*Task objective*. Strip out the pictures and output each remaining line of the data word for word.

(Stored data entries)

::::::

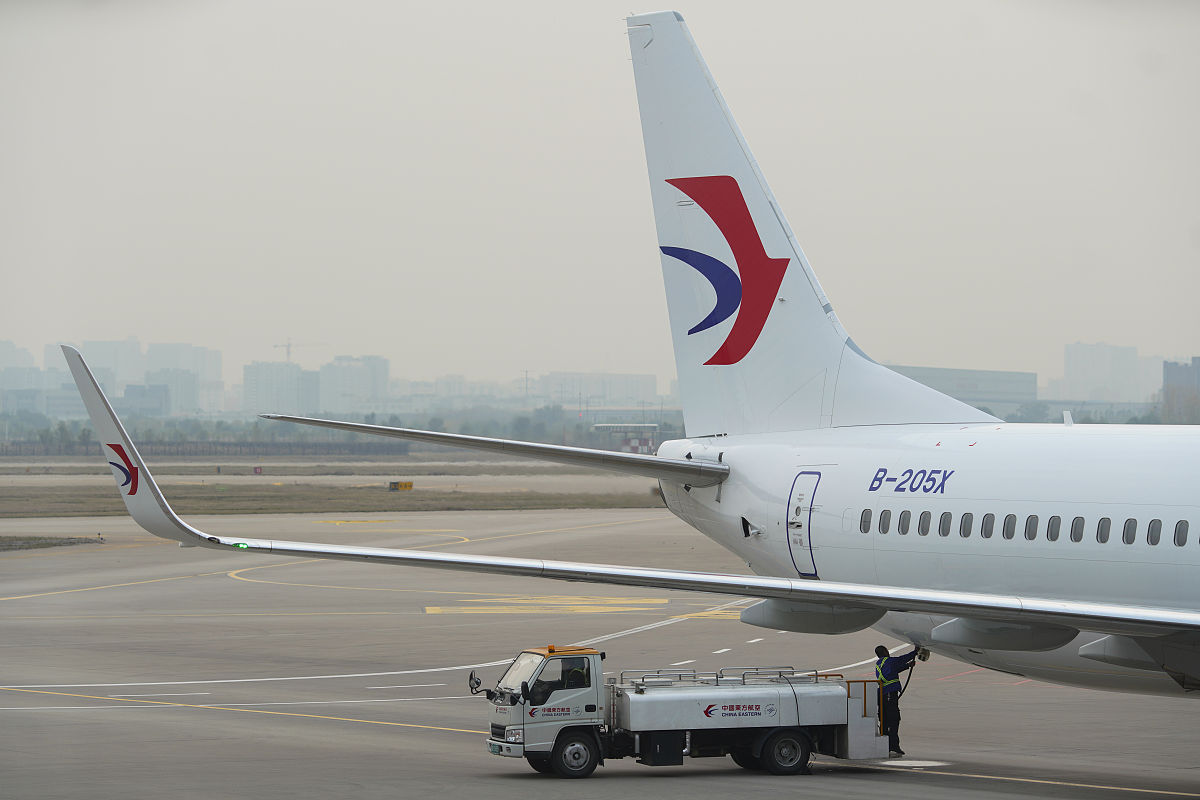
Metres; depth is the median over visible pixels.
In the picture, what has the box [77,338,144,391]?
building
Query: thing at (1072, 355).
building
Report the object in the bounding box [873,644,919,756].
man
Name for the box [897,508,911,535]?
airplane window
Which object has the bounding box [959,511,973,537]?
airplane window
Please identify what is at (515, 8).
sky
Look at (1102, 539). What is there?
airplane window
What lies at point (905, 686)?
hose
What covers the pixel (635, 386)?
building
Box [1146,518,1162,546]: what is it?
airplane window
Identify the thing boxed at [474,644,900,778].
truck
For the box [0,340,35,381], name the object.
building
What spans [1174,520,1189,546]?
airplane window
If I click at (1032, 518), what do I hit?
airplane window
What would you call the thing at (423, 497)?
grass strip
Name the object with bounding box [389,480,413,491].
sign
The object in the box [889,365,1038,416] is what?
hangar
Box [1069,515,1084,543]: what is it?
airplane window
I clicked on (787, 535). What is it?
airplane door
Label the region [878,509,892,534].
airplane window
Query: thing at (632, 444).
building
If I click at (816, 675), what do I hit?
railing
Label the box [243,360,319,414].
apartment building
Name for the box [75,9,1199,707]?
airplane
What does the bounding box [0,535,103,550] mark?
grass strip
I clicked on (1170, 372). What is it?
building
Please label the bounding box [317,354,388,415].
apartment building
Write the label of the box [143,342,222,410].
building
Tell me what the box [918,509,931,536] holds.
airplane window
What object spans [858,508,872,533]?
airplane window
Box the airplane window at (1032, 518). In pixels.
[1025,514,1038,540]
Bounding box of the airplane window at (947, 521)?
[938,511,952,536]
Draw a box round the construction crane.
[273,338,319,362]
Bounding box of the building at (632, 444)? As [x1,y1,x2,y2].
[592,421,660,454]
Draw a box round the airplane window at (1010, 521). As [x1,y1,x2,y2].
[1001,513,1016,539]
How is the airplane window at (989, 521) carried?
in the airplane
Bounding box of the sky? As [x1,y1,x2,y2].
[0,0,1199,386]
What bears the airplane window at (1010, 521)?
in the airplane
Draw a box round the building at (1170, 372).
[1162,357,1199,424]
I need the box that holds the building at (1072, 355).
[1062,341,1147,403]
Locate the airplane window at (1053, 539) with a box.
[1046,514,1060,542]
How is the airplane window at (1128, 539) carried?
in the airplane
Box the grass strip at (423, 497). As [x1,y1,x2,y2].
[0,480,663,516]
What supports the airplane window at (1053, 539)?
in the airplane
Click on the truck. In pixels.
(759, 698)
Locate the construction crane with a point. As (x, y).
(287, 346)
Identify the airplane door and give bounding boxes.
[786,471,819,577]
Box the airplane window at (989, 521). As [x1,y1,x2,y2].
[980,512,994,538]
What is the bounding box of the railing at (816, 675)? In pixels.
[612,666,839,689]
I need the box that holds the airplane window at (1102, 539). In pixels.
[1096,516,1111,544]
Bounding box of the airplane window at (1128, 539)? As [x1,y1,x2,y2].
[1122,517,1137,545]
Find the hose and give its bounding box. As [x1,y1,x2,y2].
[895,651,922,697]
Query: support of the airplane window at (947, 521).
in the airplane
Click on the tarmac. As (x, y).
(447, 733)
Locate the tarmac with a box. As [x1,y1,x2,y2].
[2,498,1198,799]
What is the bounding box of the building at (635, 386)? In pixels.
[536,371,661,409]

::::::

*Answer to the problem*.
Metres; depth is the median over visible pixels.
In the picture, what has the box [77,338,144,391]?
building
Query: thing at (1072, 355).
building
Report the object in the bounding box [873,644,919,756].
man
Name for the box [897,508,911,535]?
airplane window
Which object has the bounding box [959,511,973,537]?
airplane window
Please identify what is at (515, 8).
sky
Look at (1102, 539). What is there?
airplane window
What lies at point (905, 686)?
hose
What covers the pixel (635, 386)?
building
Box [1146,518,1162,546]: what is it?
airplane window
Identify the thing boxed at [474,644,900,778].
truck
For the box [0,340,35,381], name the object.
building
What spans [1174,520,1189,546]?
airplane window
If I click at (1032, 518), what do I hit?
airplane window
What would you call the thing at (423, 497)?
grass strip
Name the object with bounding box [389,480,413,491].
sign
The object in the box [889,365,1038,416] is what?
hangar
Box [1069,515,1084,543]: what is it?
airplane window
I clicked on (787, 535). What is it?
airplane door
Label the region [878,509,892,534].
airplane window
Query: thing at (632, 444).
building
If I click at (816, 675), what do I hit?
railing
Label the box [243,360,319,414].
apartment building
Name for the box [75,9,1199,707]?
airplane
What does the bounding box [0,535,103,550] mark?
grass strip
I clicked on (1170, 372). What is it?
building
Please label the bounding box [317,354,388,415].
apartment building
Write the label of the box [143,342,222,410].
building
Tell me what the box [918,509,931,536] holds.
airplane window
What object spans [858,508,872,533]?
airplane window
Box the airplane window at (1032, 518). In pixels.
[1025,514,1038,540]
Bounding box of the airplane window at (947, 521)?
[938,511,952,536]
Draw a box round the construction crane.
[273,338,319,362]
Bounding box of the building at (632, 444)? As [x1,y1,x2,y2].
[592,421,660,454]
Draw a box round the airplane window at (1010, 521). As [x1,y1,x2,y2].
[1001,513,1016,539]
How is the airplane window at (989, 521) carried?
in the airplane
Bounding box of the sky? As [x1,y1,x2,y2].
[0,0,1199,386]
What bears the airplane window at (1010, 521)?
in the airplane
Draw a box round the building at (1170, 372).
[1162,357,1199,424]
I need the box that holds the building at (1072, 355).
[1062,341,1147,403]
Locate the airplane window at (1053, 539) with a box.
[1046,514,1060,542]
How is the airplane window at (1128, 539) carried?
in the airplane
Box the grass strip at (423, 497). As [x1,y1,x2,y2].
[0,480,663,516]
What supports the airplane window at (1053, 539)?
in the airplane
Click on the truck. In pixels.
(759, 698)
Locate the construction crane with a point. As (x, y).
(287, 346)
Identify the airplane door and give bounding boxes.
[786,471,819,577]
Box the airplane window at (989, 521). As [x1,y1,x2,y2].
[980,512,994,538]
What is the bounding box of the railing at (816, 675)? In pixels.
[612,666,839,689]
I need the box that holds the airplane window at (1102, 539). In pixels.
[1096,516,1111,544]
Bounding box of the airplane window at (1128, 539)? As [x1,y1,x2,y2].
[1122,517,1137,545]
Find the hose and give its bounding box. As [x1,y1,x2,y2].
[895,651,922,697]
Query: support of the airplane window at (947, 521).
in the airplane
Click on the tarmac. As (x, y).
(447, 733)
Locate the tarmac with a box. As [x1,y1,x2,y2].
[2,498,1198,799]
What is the bounding box of the building at (635, 386)? In pixels.
[536,371,661,409]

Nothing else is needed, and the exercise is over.